Zombie in a Beanie
Maya pulled her dad's old fishing **hat** down over her ears, the brim shielding her from judgment—or at least from having to make eye contact with the seniors crowding the hallway. It was day three of freshman year, and she was already operating on autopilot, a total **zombie** after staying up until 2 AM scrolling through threads about how everyone else had their life figured out.
"Earth to Maya," Jenna said, snapping her fingers. "You alive?"
"Barely," Maya mumbled. "My mom's got me on these new gummy **vitamin** D things because apparently I never see sunlight."
Jenna laughed. "Same. Anyway, lunch? The caf's doing that nasty **spinach** wrap again."
Maya's stomach did that thing it always did when food came up—the tightness, the mental calorie calculation, the weird guilt spiral. "I'm good.
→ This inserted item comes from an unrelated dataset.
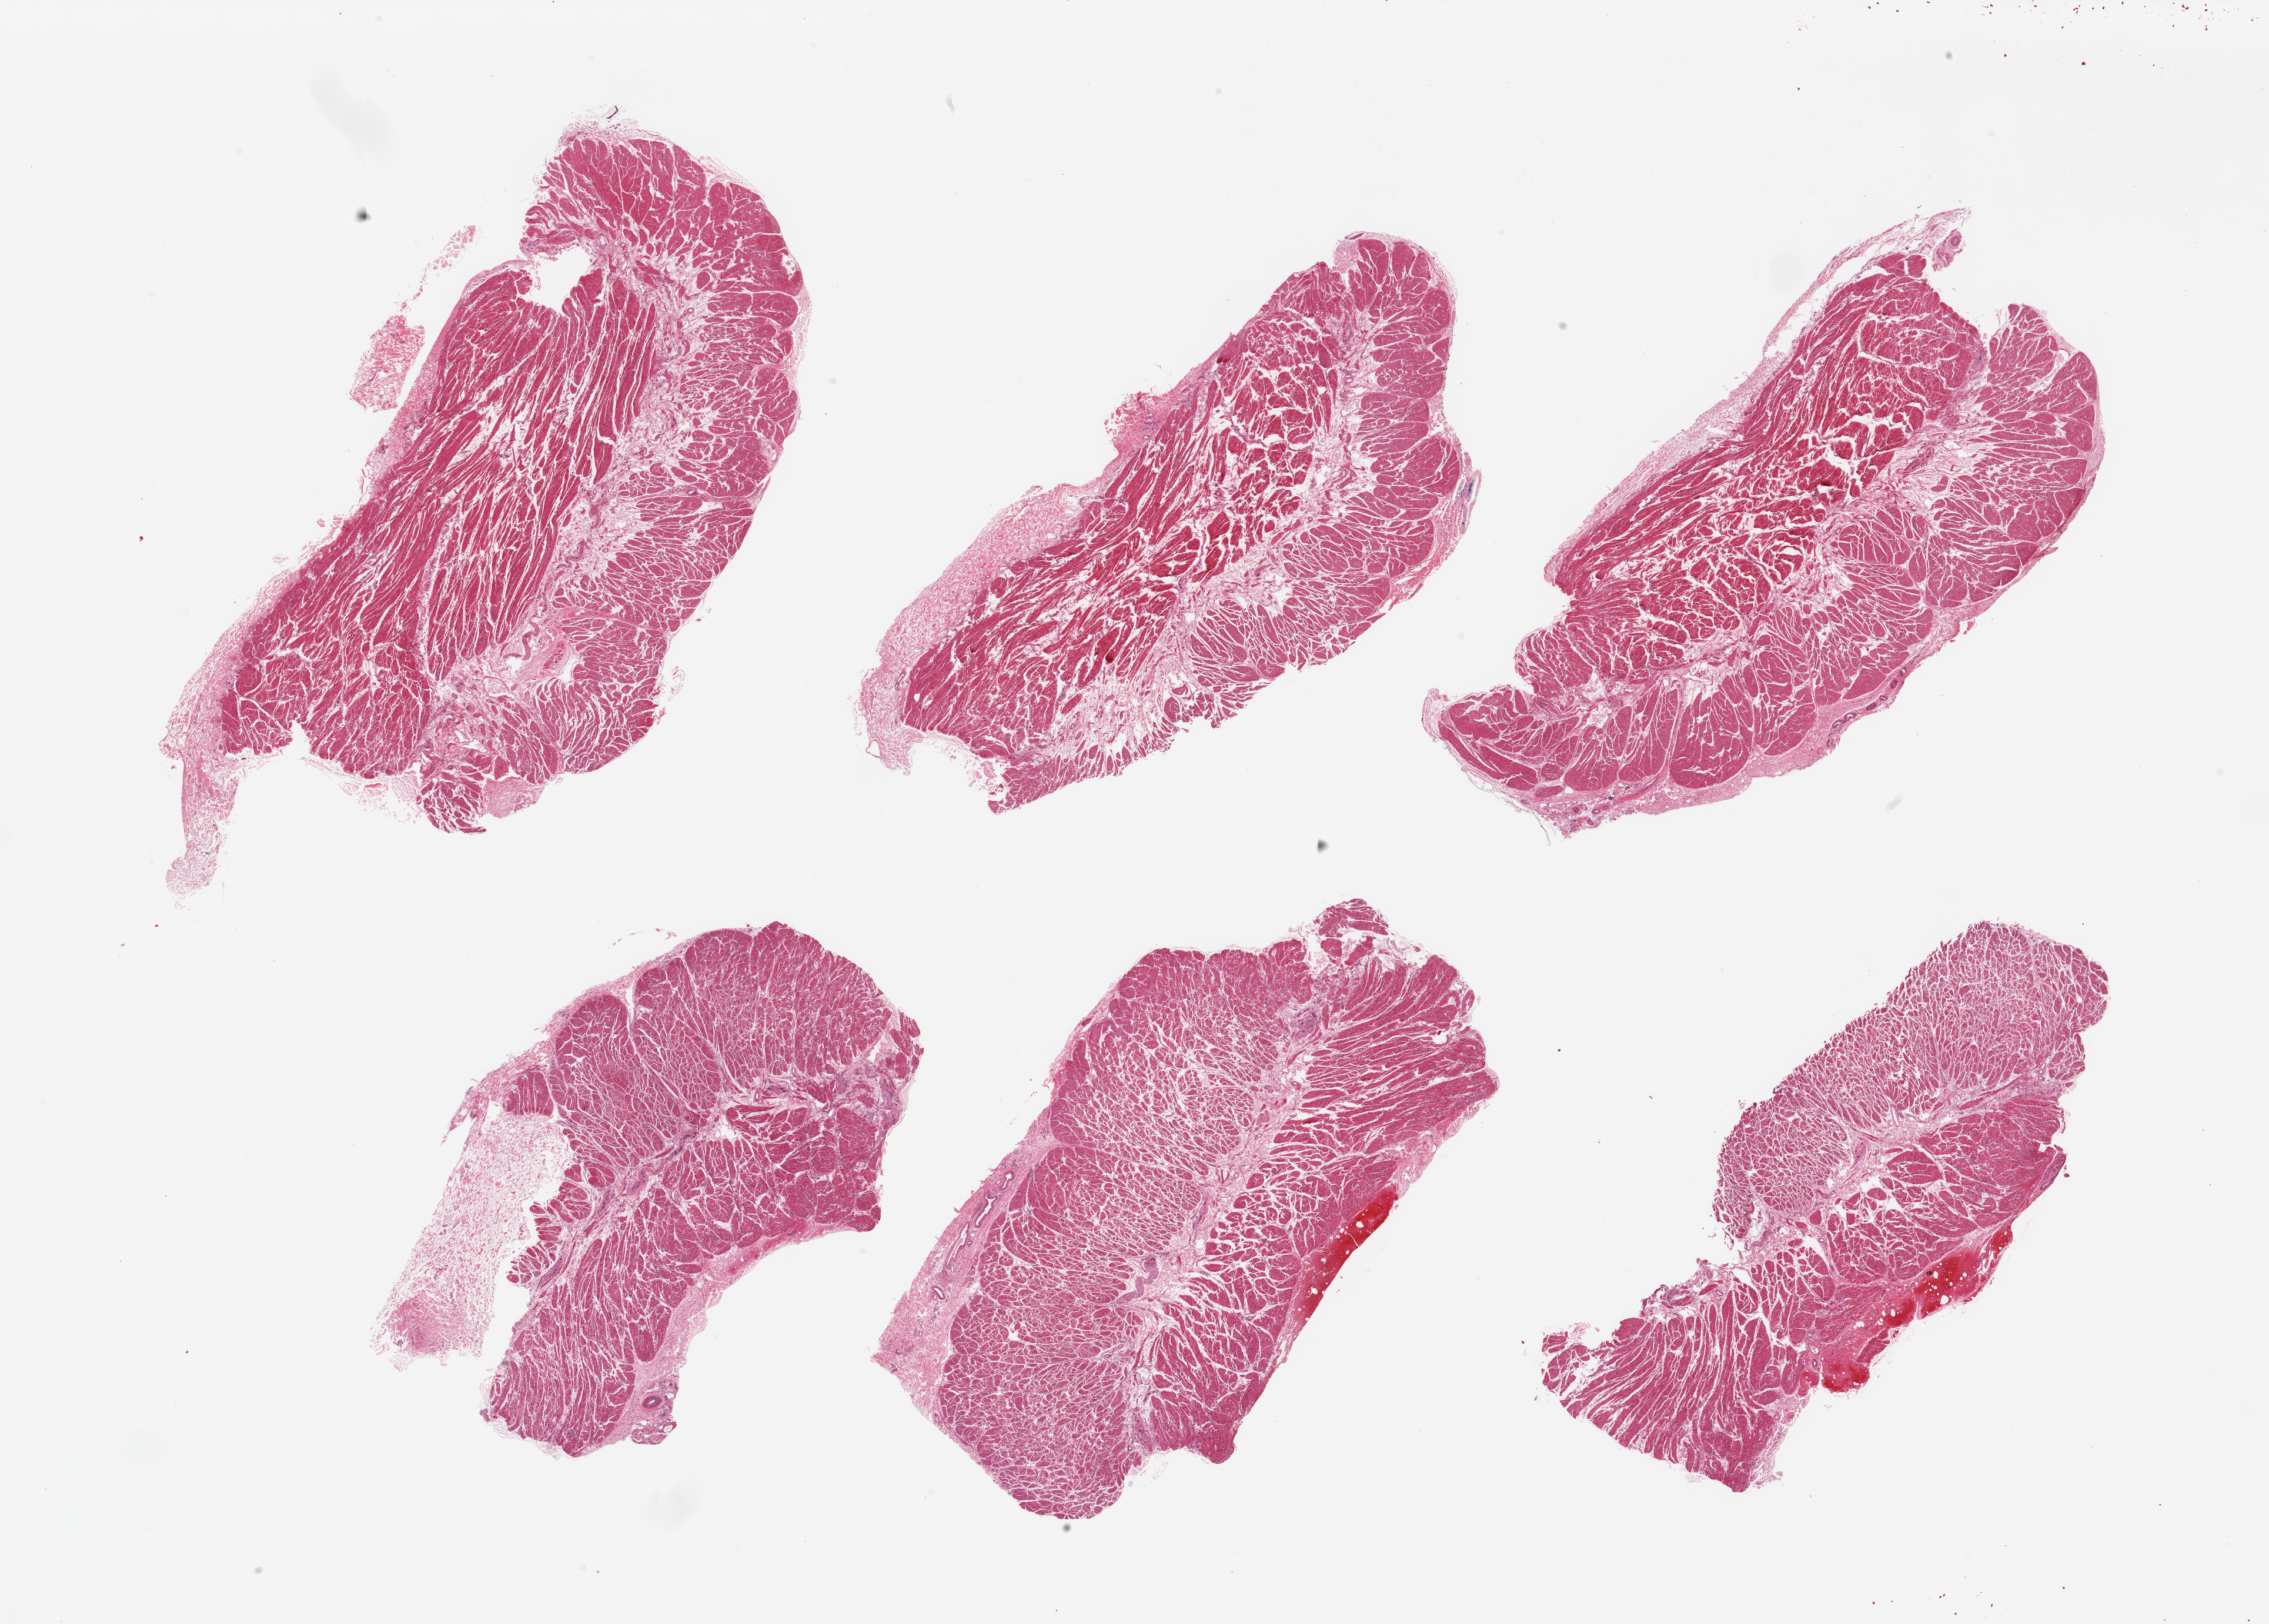
Digitized H&E-stained section, low-resolution overview of the scanned area, about 30.5 x 21.8 mm (acquisition: 20x scan); PAXgene-fixed paraffin-embedded (PFPE) section; sampled site (target tissue): esophageal muscle; tissue donor sample. Donor: female.
Pathologist's review note for this sample: 6 pieces, confirmed target muscularis.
Not hungry."
She escaped to the library, where she could breathe. Pulled out her phone and stared at the background: her **cat**, Mochi, giving maximum side-eye. Mochi didn't care if Maya ate or if she was awkward or if she spent entire weekends overthinking a single conversation with a lab partner who probably didn't even remember her name.
The bell rang. Maya adjusted her hat, her armor. She'd survive this. Eventually, the zombie-brain would fade, the vitamins would kick in, and she'd figure out who she was supposed to be. For now, she just had to get through fifth period without anyone noticing she was still learning how to exist in her own skin.